Set in the well-kept and secluded Hoxton Community Trust Garden, Persephone is a two-hander, one-act play. It charts the rippling effect of Professor Charlotte Hawthorne and the obsession and hatred she creates in the two characters, Masha (Laoise Sweeney) and the Gardener (Yolanda Ovide).
As with many fringe plays, there is an issue of over-ambition. The physical over-ambition of outdoor theatre in May is obvious but understandable considering the current restrictions (and mitigated by some very large umbrellas). The thematic over-ambition is a little more complex.
Gianna Kiehl’s writing and directing is a touch clumsy, trying to fit too many high-stakes issues into the short timeframe and therefore asking too much of her talented actors. Considering the play follows the first meeting of the two protagonists, it is implausible that they would speak so openly in front of each other.
There are breakdowns, twists, reveals, spiritual rituals, ghosts and family secrets. Although I understand that thrilling a jaded modern audience (especially in the rain) is hard, it should never be at the price of believability.

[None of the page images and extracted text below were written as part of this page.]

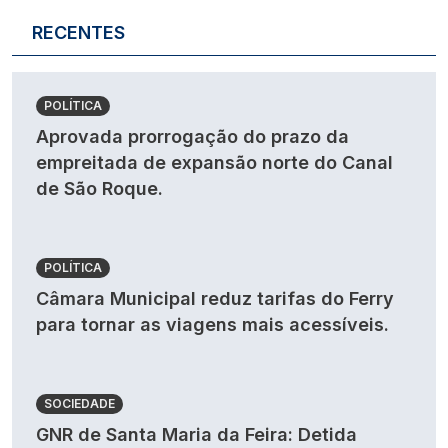
RECENTES
POLÍTICA
Aprovada prorrogação do prazo da
empreitada de expansão norte do Canal
de São Roque.
POLÍTICA
Câmara Municipal reduz tarifas do Ferry
para tornar as viagens mais acessíveis.
SOCIEDADE
GNR de Santa Maria da Feira: Detida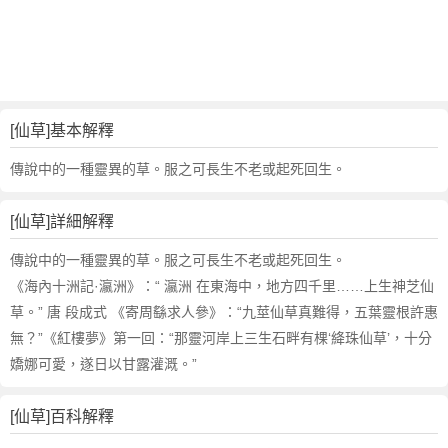
詞
近
義
詞
,
仙
[仙草]基本解釋
草
的
傳說中的一種靈異的草。服之可長生不老或起死回生。
意
思
[仙草]詳細解釋
,
仙
傳說中的一種靈異的草。服之可長生不老或起死回生。
草
《海內十洲記·瀛洲》：“ 瀛洲 在東海中，地方四千里……上生神芝仙
的
草。” 唐 段成式 《寄周繇求人參》：“九莖仙草真難得，五葉靈根許惠
英
無？”《紅樓夢》第一回：“那靈河岸上三生石畔有棵‘絳珠仙草’，十分
文
嬌娜可愛，遂日以甘露灌溉。”
翻
譯
[仙草]百科解釋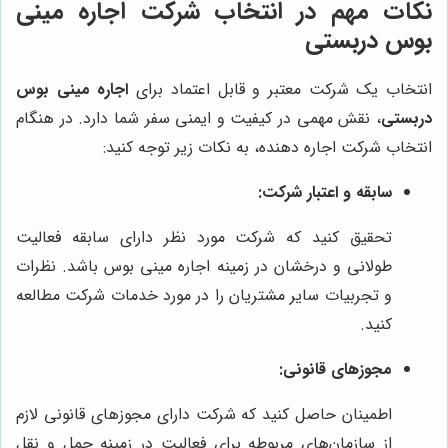
نکات مهم در انتخاب شرکت اجاره مینی
بوس دربستی
انتخاب یک شرکت معتبر و قابل اعتماد برای
اجاره مینی بوس
دربستی
، نقش مهمی در کیفیت و ایمنی سفر شما دارد. در هنگام
انتخاب شرکت اجاره دهنده، به نکات زیر توجه کنید:
سابقه و اعتبار شرکت:
تحقیق کنید که شرکت مورد نظر دارای سابقه فعالیت
طولانی و درخشان در زمینه اجاره مینی بوس باشد. نظرات
و تجربیات سایر مشتریان را در مورد خدمات شرکت مطالعه
کنید.
مجوزهای قانونی:
اطمینان حاصل کنید که شرکت دارای مجوزهای قانونی لازم
از سازمان‌های مربوطه برای فعالیت در زمینه حمل و نقل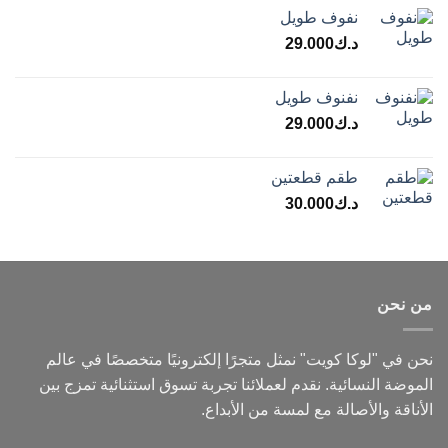
نفوف طويل
د.ك
29.000
نفنوف طويل
د.ك
29.000
طقم قطعتين
د.ك
30.000
من نحن
نحن في "لوكا كويت" نمثل متجرًا إلكترونيًا متخصصًا في عالم
الموضة النسائية. نقدم لعملائنا تجربة تسوق استثنائية تمزج بين
الأناقة والأصالة مع لمسة من الأبداع.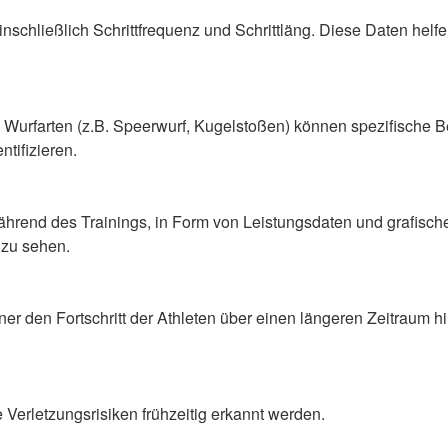
nschließlich Schrittfrequenz und Schrittläng.
Diese Daten helfen
 Wurfarten (z.B. Speerwurf, Kugelstoßen)
können spezifische
B
tifizieren.
während des Trainings
, in Form von Leistungsdaten und grafisch
 zu sehen.
er den Fortschritt der Athleten über
einen längeren Zeitraum
h
erletzungsrisiken frühzeitig erkannt werden.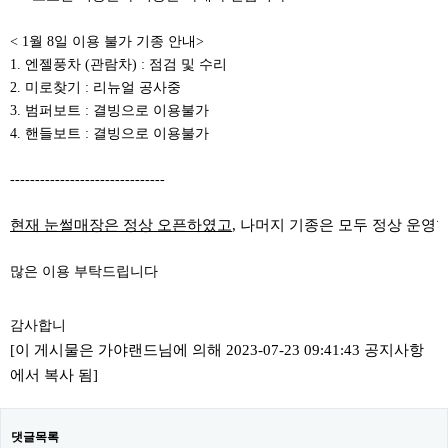
< 1월 8일 이용 불가 기종 안내>
1. 엔젤풍차 (관람차) : 점검 및 수리
2. 미로찾기 : 리뉴얼 공사중
3. 범퍼보트 : 결빙으로 이용불가
4. 핸들보트 : 결빙으로 이용불가
-------------------------------
현재 눈썰매장은 정상 오픈하였고
, 나머지 기종은 모두 정상 운영
많은 이용 부탁드립니다
감사합니
[이 게시물은 가야랜드님에 의해 2023-07-23 09:41:43 공지사항
에서 복사 됨]
댓글목록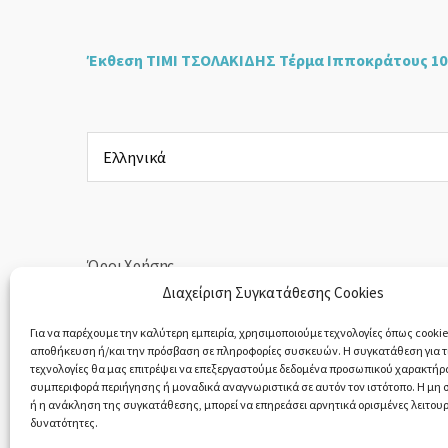
Έκθεση ΤΙΜΙ ΤΣΟΛΑΚΙΔΗΣ Τέρμα Ιπποκράτους 10
Επιλέξτε
μια
γλώσσα
Όροι Χρήσης
Διαχείριση Συγκατάθεσης Cookies
Πολιτική Απορρήτου
Για να παρέχουμε την καλύτερη εμπειρία, χρησιμοποιούμε τεχνολογίες όπως cookies
αποθήκευση ή/και την πρόσβαση σε πληροφορίες συσκευών. Η συγκατάθεση για τι
Υπαναχώρηση & Επιστροφές Προϊόντων
τεχνολογίες θα μας επιτρέψει να επεξεργαστούμε δεδομένα προσωπικού χαρακτήρ
συμπεριφορά περιήγησης ή μοναδικά αναγνωριστικά σε αυτόν τον ιστότοπο. Η μη
ή η ανάκληση της συγκατάθεσης, μπορεί να επηρεάσει αρνητικά ορισμένες λειτουρ
δυνατότητες.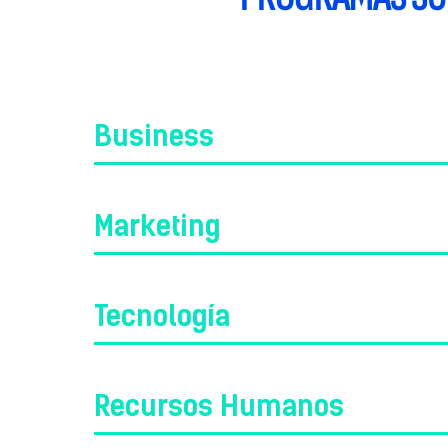
Business
Marketing
Tecnología
Recursos Humanos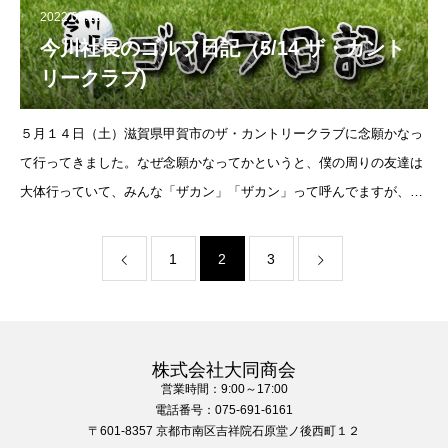
2022.05.19
今川社長のゴルフ日記（5/14 ザ・カント
リークラブ)
５月１４日（土）滋賀県甲賀市のザ・カントリークラブに念願かなっ
て行ってきました。なぜ念願かなってかというと、僕の周りの友達は
大体行っていて、みんな「ザカン」「ザカン」って呼んでますが、さ
てプレーしようとなると、嫌がります。何故かというと、バンカーが
多いからです。聞きますと、７８
1
2
3
株式会社大同商会
営業時間：9:00～17:00
電話番号：075-691-6161
〒601-8357 京都市南区吉祥院石原堂ノ後西町１２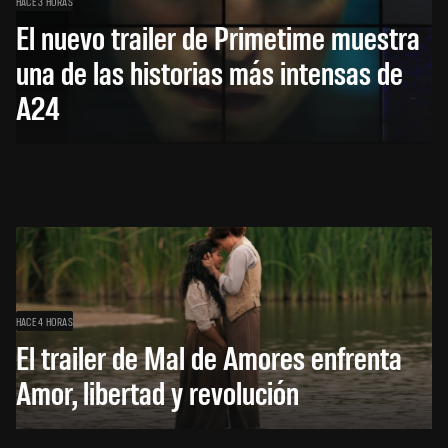
HACE 3 HORAS
El nuevo trailer de Primetime muestra
una de las historias más intensas de
A24
HACE 4 HORAS
El trailer de Mal de Amores enfrenta
Amor, libertad y revolución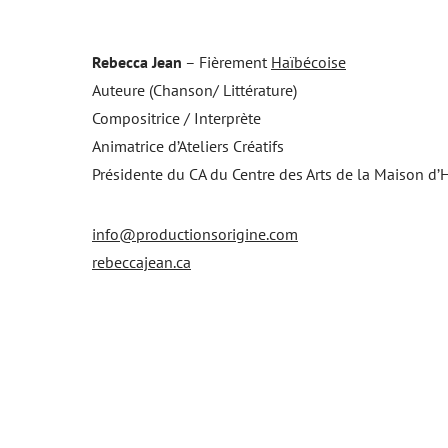
Rebecca Jean
– Fièrement
Haïbécoise
Auteure (Chanson/ Littérature)
Compositrice / Interprète
Animatrice d’Ateliers Créatifs
Présidente du CA du Centre des Arts de la Maison d’H
info@productionsorigine.com
rebeccajean.ca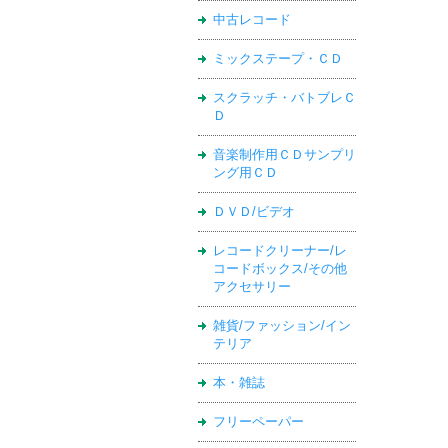
中古レコード
ミックステープ・ＣＤ
スクラッチ・バトブレＣ
Ｄ
音楽制作用ＣＤサンプリ
ング用ＣＤ
ＤＶＤ/ビデオ
レコードクリーナー/レ
コードボックス/その他
アクセサリー
雑貨/ファッション/イン
テリア
本・雑誌
フリーペーパー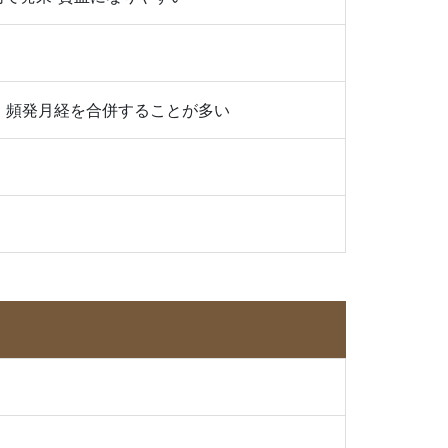
・頻発月経を合併することが多い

Nevertheless, some things make the performance uniquely interesting. Site-specific theatre depends on the play’s suitability for its surroundings. When this works it can be golden. With all the National’s money and revolving stages, you couldn’t create the effect of real wind playing with Sweeney’s hair in the middle of a monologue, or the soft patter of rain dampening the actors’ faces.

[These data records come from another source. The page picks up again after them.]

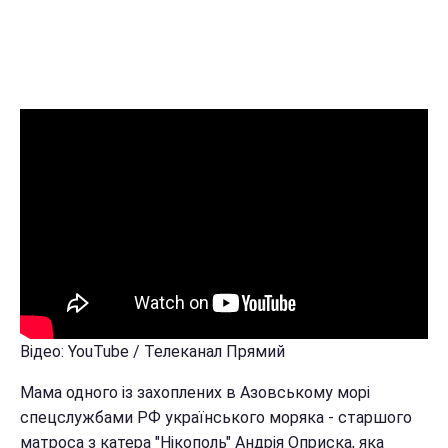
Відео: YouTube / Телеканал Прямий
Мама одного із захоплених в Азовському морі
спецслужбами РФ українського моряка - старшого
матроса з катера "Нікополь" Андрія Оприска, яка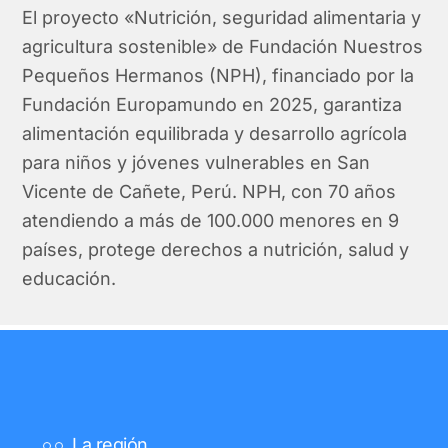
El proyecto «Nutrición, seguridad alimentaria y
agricultura sostenible» de Fundación Nuestros
Pequeños Hermanos (NPH), financiado por la
Fundación Europamundo en 2025, garantiza
alimentación equilibrada y desarrollo agrícola
para niños y jóvenes vulnerables en San
Vicente de Cañete, Perú. NPH, con 70 años
atendiendo a más de 100.000 menores en 9
países, protege derechos a nutrición, salud y
educación.
La región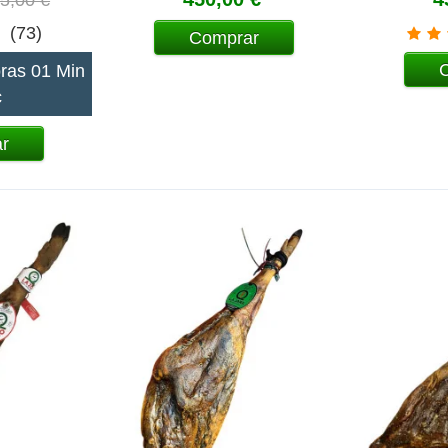
(73)
Comprar
ras 01 Min
c
r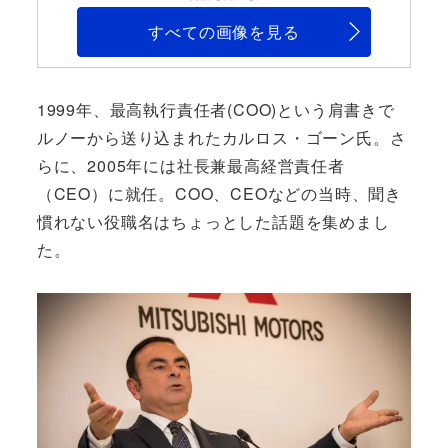
すべての画像を見る
1999年、最高執行責任者(COO)という肩書きで
ルノーから送り込まれたカルロス・ゴーン氏。さ
らに、2005年には社長兼最高経営責任者
（CEO）に就任。COO、CEOなどの当時、聞き
慣れない役職名はちょっとした話題を集めまし
た。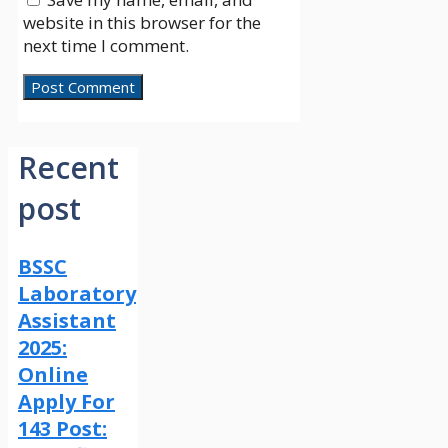
website in this browser for the
next time I comment.
Recent
post
BSSC
Laboratory
Assistant
2025:
Online
Apply For
143 Post: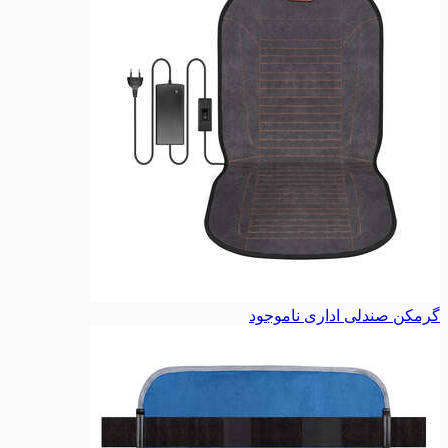
گرمکن صندلی اداری
ناموجود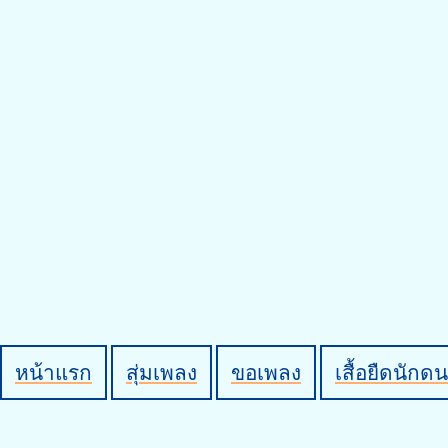
หน้าแรก
สุ่มเพลง
ขอเพลง
เสื้อยืดนักดน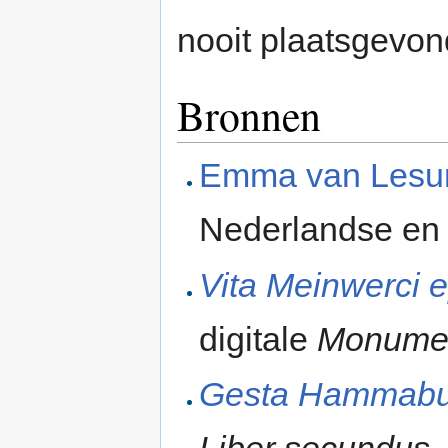
nooit plaatsgevon
Bronnen
Emma van Les
Nederlandse en 
Vita Meinwerci 
digitale
Monumen
Gesta Hammabur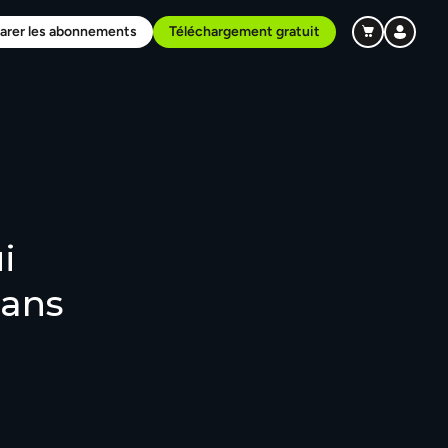
rer les abonnements
Téléchargement gratuit
i
dans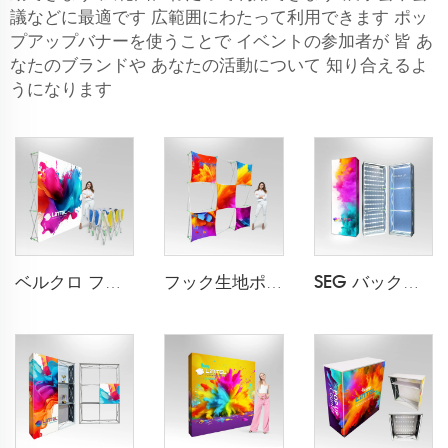
議などに最適です 広範囲にわたって利用できます ポッ
プアップバナーを使うことで イベントの参加者が 皆 あ
なたのブランドや あなたの活動について 知り合えるよ
うになります
ベルクロ ファブリック ポップアップディスプレイ LT-09L2-A
フック生地ポップアップディスプレイ LT-09L1-A
SEG バックライト ポップアップディスプレイ LT-09L4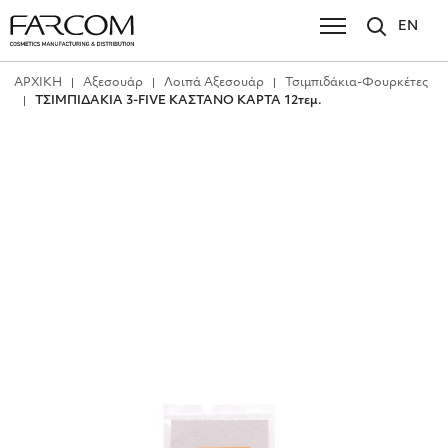
EN
ΑΡΧΙΚΗ
Αξεσουάρ
Λοιπά Αξεσουάρ
Τσιμπιδάκια-Φουρκέτες
ΤΣΙΜΠΙΔΑΚΙΑ 3-FIVE ΚΑΣΤΑΝΟ ΚΑΡΤΑ 12τεμ.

The garden is beautiful to behold, with battery-powered stage lights and trees dancing in the wind – it’s as if we really are on the grounds of Hawthorne’s estate.
Performance-wise, both Sweeney and Ovide do their best with the script. Sweeney projects nicely, her voice rebounding off the high sides of the bordering estate. Ovide is quieter but always heard and felt. They are both engaging and spirited performers.
We theatre survivalists huddle together like Emperor penguins for warmth, and are thus rewarded for our pluck. As with anything outdoors, it is the luck of the draw. If it was a glorious spring day, the experience would be very different. However, the magic of site-specific theatre is that no two performances are ever the same, and here the sprinkling rain and whipping wind fit with the turmoil of the characters’ lives and journeys.
Despite the rather extreme emotions on display, the setting restores some of the lost veracity and makes for a visually stunning experience. Ending on a rather implausible but still heartwarming note, the characters find solace in one another. The last line feels wreathed in irony in the wet and cold air – “Happy summer”. Well, happy summer indeed.